Thrash Session 17July2012
Yesterday my workout went well! I didn’t quite do as well as I wanted but so goes it and that is why we do work daily. I hope everyone is taking a rest day at a schedule that works for them. If you haven’t liked my Facebook or you aren’t following me on Twitter, the tabs to the left feature up to date feeds from both as well as my YouTube Channel, so check it out! Enough about the social media and lets get on with this workout.
Warm Up:
800M Run or Row
D.R.O.M.S
2 rounds
10X single unders
10X alternating legs( also known as high knees)
10X cross overs (crossing your arms as you jump through the rope)

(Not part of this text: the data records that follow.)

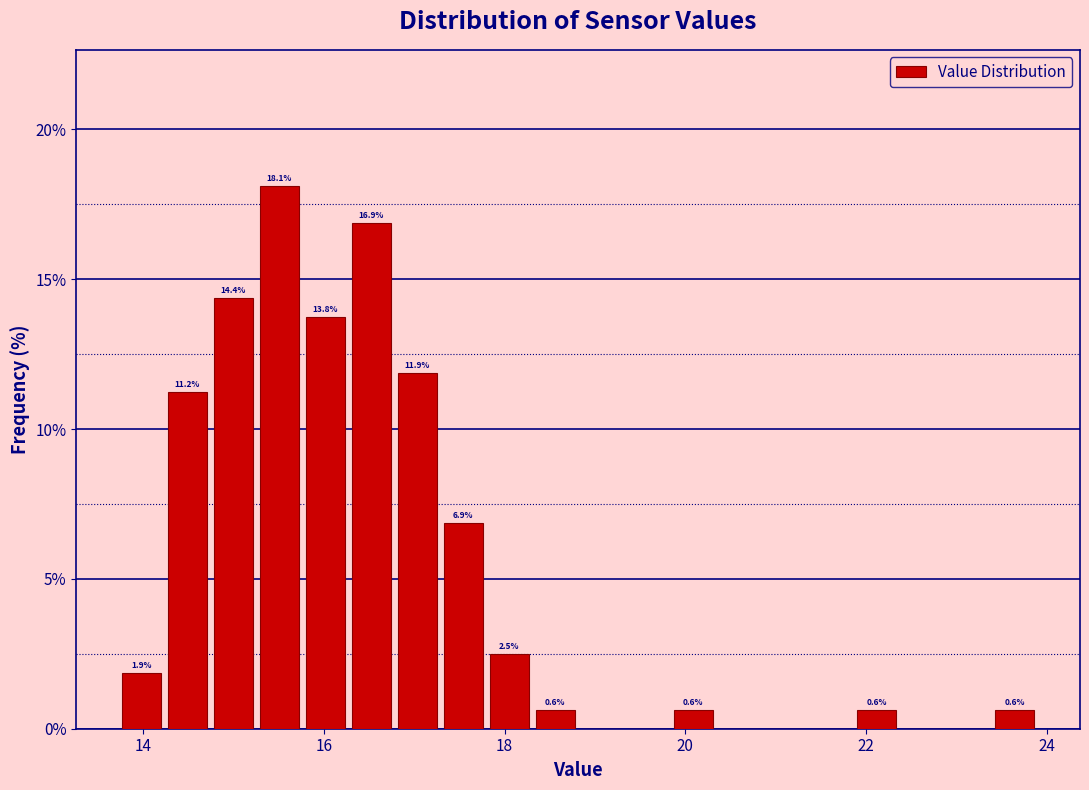

Read against the x-axis, roughly where is the centre of the tallest bar?

15.6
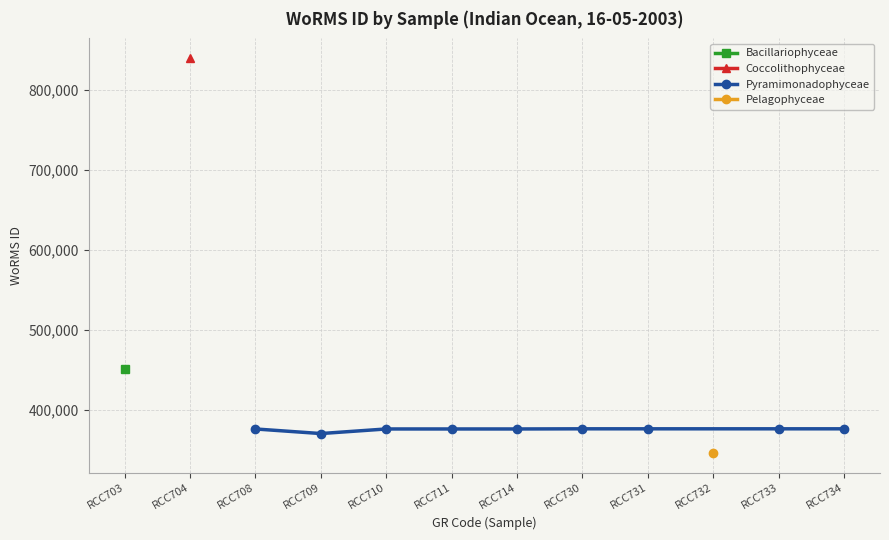

What is the maximum value for Pyramimonadophyceae?

376073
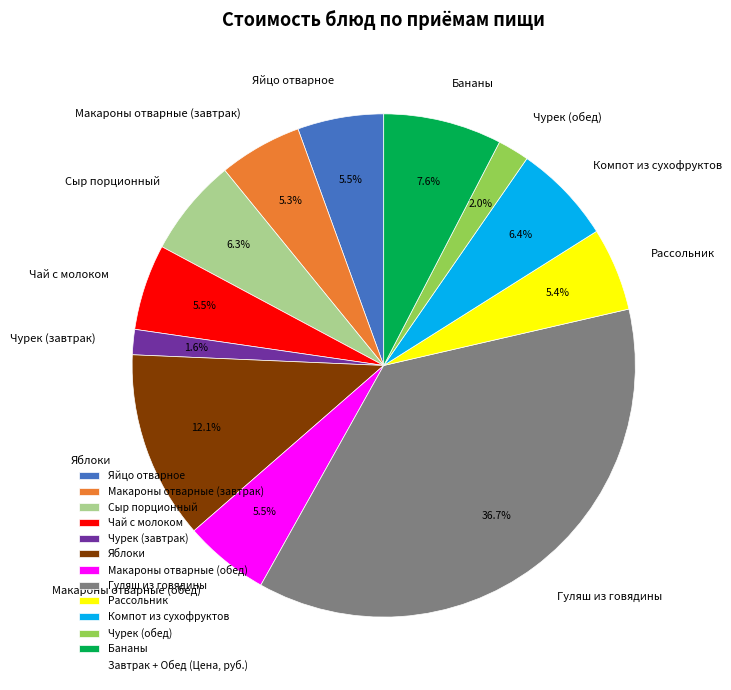

Does any single category account for the majority?

No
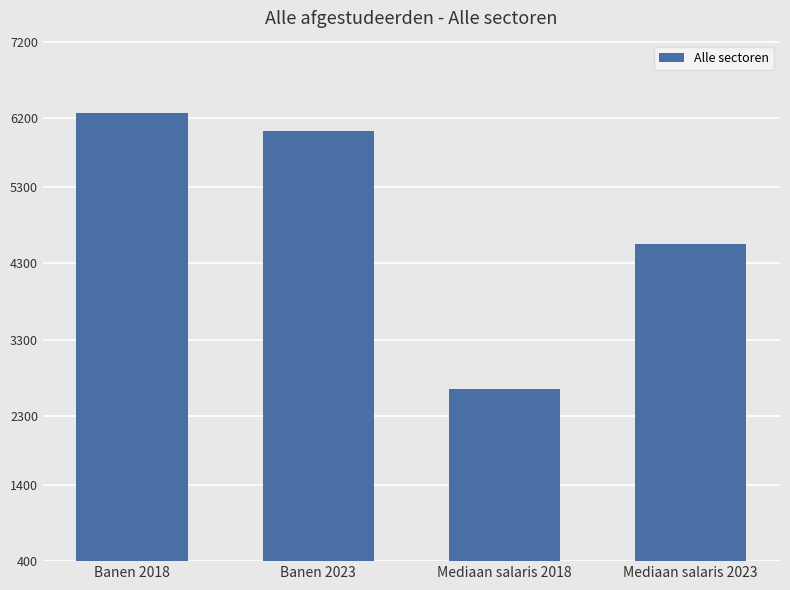

What is the average value?

4877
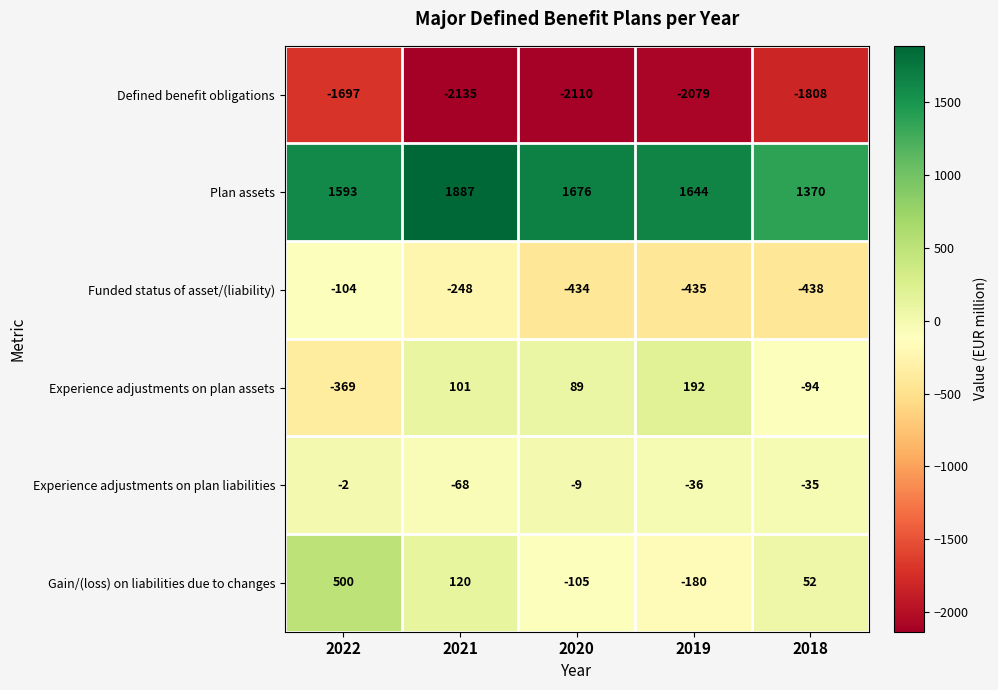

Rank the series at 2020 from lowest to highest value.

Defined benefit obligations, Funded status of asset/(liability), Gain/(loss) on liabilities due to changes, Experience adjustments on plan liabilities, Experience adjustments on plan assets, Plan assets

10X skiing (jumping side to side)
10X double unders (if you don’t have your double under yet, do two single unders and then attempt to speed up your wrist speed and get 1 double under)
10 PVC Pass Throughs
10 OHS = Overhead Squat
Burgener Warm Up
Weight Training: Overhead Squat
Overhead Squat Technique from CFHQ
10-7-7-5-3-3
Work up to your 3 rep max and hit it twice.
OR
Speed/Endurance Training
Run/Row/Bike
10 rounds of work for 1 minute jog for 30 sec.
Workout:
7 Rounds For Time
10 Wall Ball
5 Push Jerk
10 Knee to Elbows
Then Tabata Sit Ups
8 rounds
20 secs of work
10 secs off
-Goal is maintain starting number throughout
Cool Down
400M Run or Row
Good Static Stretch
Roll Out with Lacrosse Ball/Foam Roller
Ice sore joints
– Wake up and repeat
Hey guys! The work-out went we’ll today! I went up to 155 on which probably wasn’t my 3RM but my form was a little iffy so I went back to the PVC. I was slow on the workout with 13 min 10 seconds! My knees to elbow were killing me and the wall ball target is awkward, so I’ll fix that! I also had 12 reps for the Tabata Situps! I hope everyone did well! Post some numberos or videos!